Undertaking parameter development is a very large task. There are thousands of man-hours involved in such a project. So, how do you propose to improve the existing force field representation? They certainly have limitations but most improvements, like polarization and the like, require vast complications for little rewards. My own prejudice would be to use hybrid methods and only deal with quantum in regions where polarization or bond formation is critical. The existing force fields work pretty well for basic, structural studies. In which case you don't need quantum at all.
As far as trying to compute a quantum result for your peptides, FMO is probably faster than DFT but I don't think that it is helping you with the problem that you want to solve.

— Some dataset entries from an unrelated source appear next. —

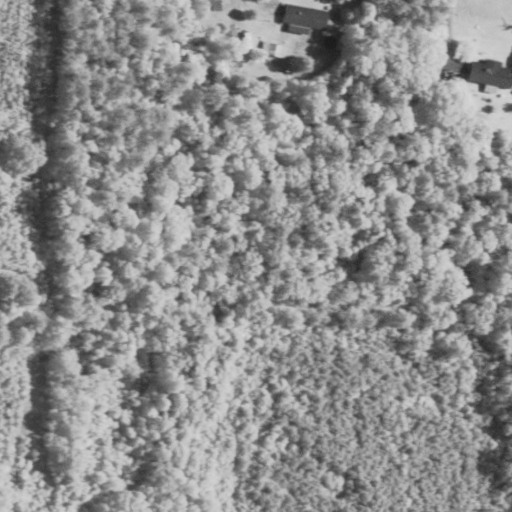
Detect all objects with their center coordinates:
building: (304, 17)
road: (446, 32)
building: (244, 37)
building: (490, 73)
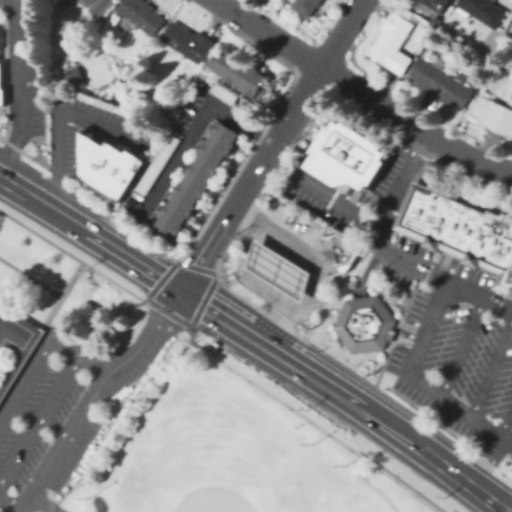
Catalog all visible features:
building: (85, 2)
building: (88, 2)
building: (106, 4)
building: (434, 4)
building: (439, 4)
building: (96, 6)
building: (303, 6)
building: (308, 6)
building: (481, 10)
building: (485, 11)
building: (138, 13)
building: (139, 14)
road: (267, 32)
road: (339, 32)
building: (184, 40)
building: (185, 42)
building: (395, 42)
building: (390, 43)
parking lot: (24, 68)
building: (240, 73)
building: (241, 73)
building: (71, 74)
road: (16, 83)
building: (438, 83)
building: (443, 83)
building: (1, 87)
building: (222, 91)
building: (0, 97)
building: (494, 112)
road: (55, 113)
building: (491, 113)
road: (412, 125)
parking lot: (90, 131)
road: (193, 131)
building: (344, 153)
building: (344, 155)
building: (155, 163)
building: (156, 163)
building: (106, 165)
building: (107, 165)
road: (251, 178)
building: (195, 179)
building: (195, 179)
road: (5, 182)
road: (321, 191)
building: (411, 207)
road: (48, 209)
building: (426, 213)
building: (438, 221)
building: (453, 225)
building: (467, 230)
building: (458, 231)
building: (480, 237)
building: (496, 239)
building: (337, 251)
building: (336, 253)
building: (505, 253)
road: (261, 254)
road: (387, 255)
road: (83, 262)
road: (134, 262)
gas station: (278, 267)
building: (278, 267)
building: (277, 269)
road: (283, 269)
road: (30, 276)
building: (504, 279)
traffic signals: (183, 292)
road: (60, 294)
road: (307, 303)
parking lot: (433, 311)
road: (279, 320)
building: (362, 322)
road: (254, 325)
building: (13, 330)
building: (15, 333)
road: (244, 342)
road: (13, 346)
road: (461, 346)
building: (14, 347)
road: (20, 359)
road: (491, 365)
road: (418, 382)
road: (19, 384)
road: (339, 393)
road: (93, 395)
road: (40, 419)
parking lot: (44, 432)
road: (403, 438)
road: (492, 449)
park: (202, 465)
road: (474, 488)
park: (349, 495)
road: (60, 511)
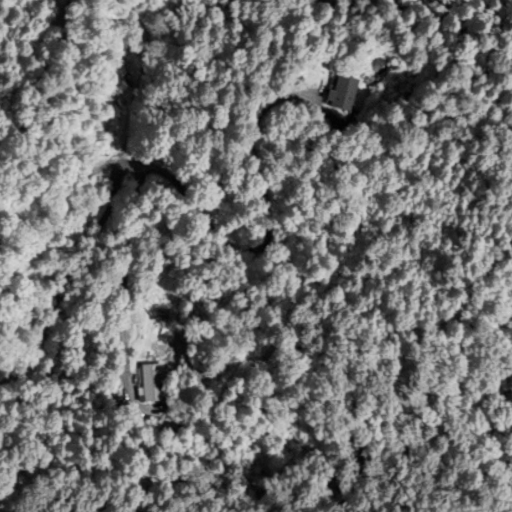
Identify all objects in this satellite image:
building: (121, 75)
building: (341, 93)
road: (65, 209)
road: (261, 239)
road: (69, 276)
road: (122, 278)
building: (157, 385)
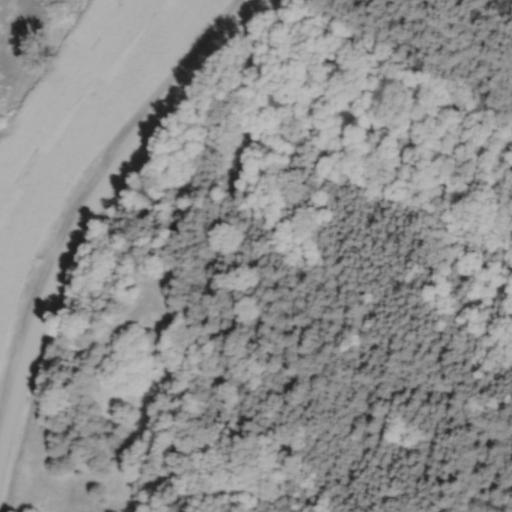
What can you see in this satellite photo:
road: (407, 69)
road: (88, 209)
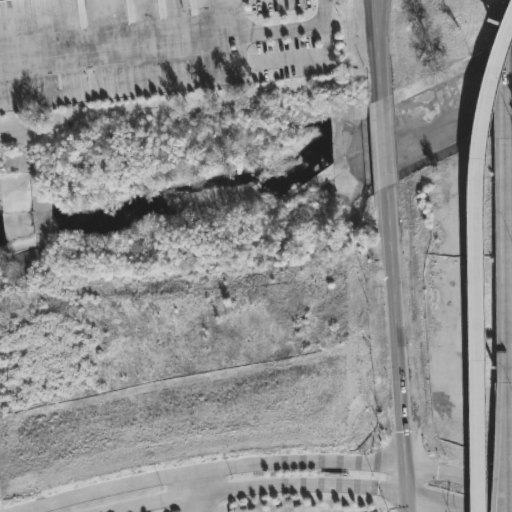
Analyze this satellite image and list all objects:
building: (2, 0)
road: (374, 10)
road: (377, 10)
road: (501, 18)
road: (172, 44)
road: (309, 56)
road: (377, 60)
road: (383, 143)
road: (504, 193)
road: (476, 265)
road: (393, 291)
road: (506, 385)
road: (402, 443)
road: (501, 466)
road: (506, 467)
road: (207, 468)
road: (459, 477)
road: (257, 487)
road: (196, 490)
road: (443, 500)
road: (406, 501)
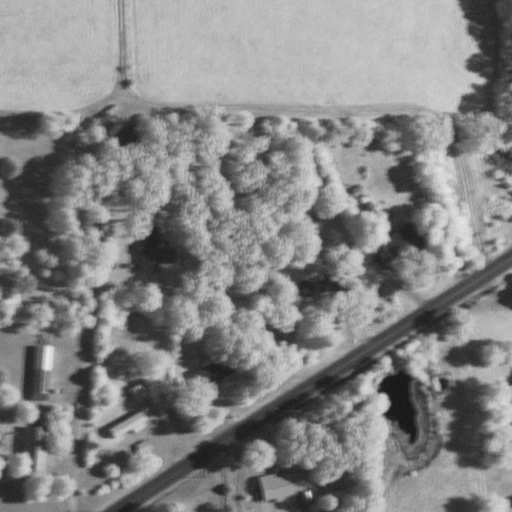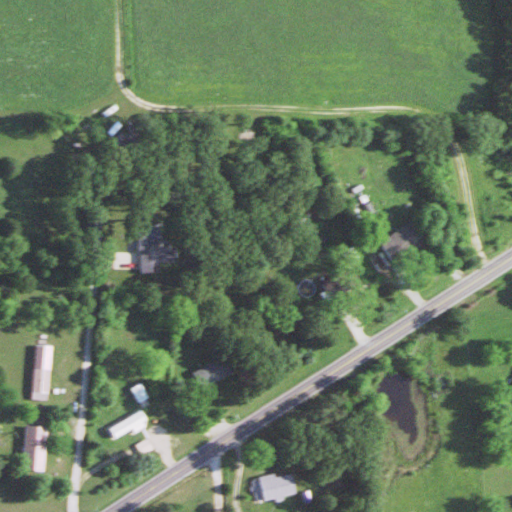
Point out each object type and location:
building: (406, 241)
building: (155, 248)
road: (87, 364)
building: (45, 367)
building: (217, 370)
road: (311, 384)
building: (131, 424)
building: (37, 446)
road: (217, 479)
building: (280, 484)
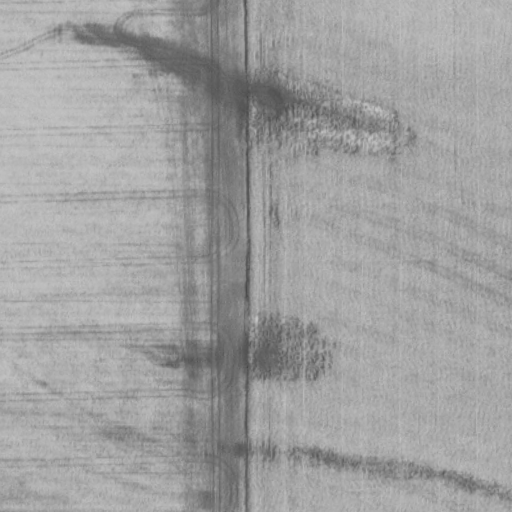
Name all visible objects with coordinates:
crop: (378, 253)
crop: (111, 258)
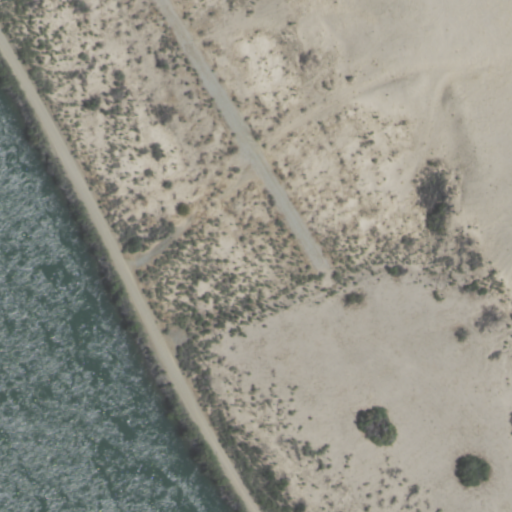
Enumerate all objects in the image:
river: (49, 424)
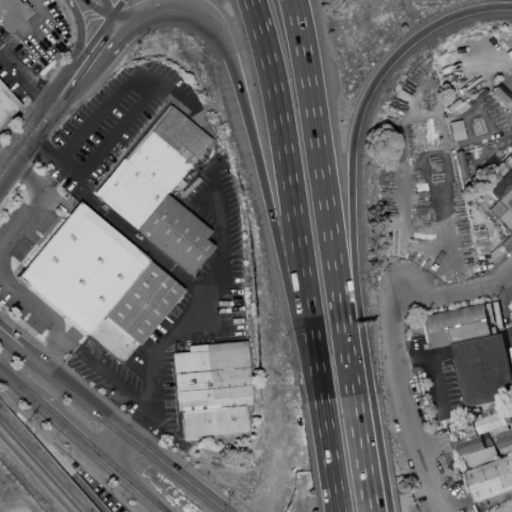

Thank you for your kindness explain. In our this step, we just want to use the FMO or EFMO method to find out weak points in the all-atom force fields, and then guide the tuning of their parameters to obtain a better representation of protein-protein and protein-water interactions. In this step we will also do the EFMO-MD or FMO-MD simulation to help us to find the weak point, which will be compared with the MD simulation of force field. So we made the PIEDA analysis. But when I compare the interaction energy of each two residues between the force field and QM calculation I'm confusing on the energy results, because it is very different. As show in my plot the energy from the QM calculation is quietly large than the energy from the force field. The unit of QM calculation is Kcal/mol, but in the force field it is KJ/mol. So I'm confusing the difference in the energy between two method. The 6 slide is the energy decomposition analysis of force field for the gas peptide.
The interactions of proteins and peptides are through the electrostatic and van der Waals forces in the force field representation. Glaring defects are the lack of polarization effects and the lack of coordination in the spherical vdW potentials that are employed in most standard force fields. That is, nothing in the force field enforces octahedral coordination, say, of metal ions. Improving this in a modified force field is challenging and tends to be very specific to particular geometries and moieties. There are some attempts to treat polarization effects but I personally found them very messy to employ and had dubious improvements.
That said, there is a factor of 4 between kCal./mol and kJ/mol and it is likely that you are looking at total energies from the MM calculations. I believe the PIEDA calculation is reporting the non-bonded interactions only but you should investigate this more thoroughly. You can generally extract the non-bonded components of the energy from the MM results; how to do so depends upon your simulation package. Comparing the non-bonded terms, I think is the closest that you will get to what you want to do but I think that you will have to be cautious about conformational differences between your two calculations. Perhaps you can calculate the MM results using the QM structures, so that you are comparing apples to apples and not to some other fruit.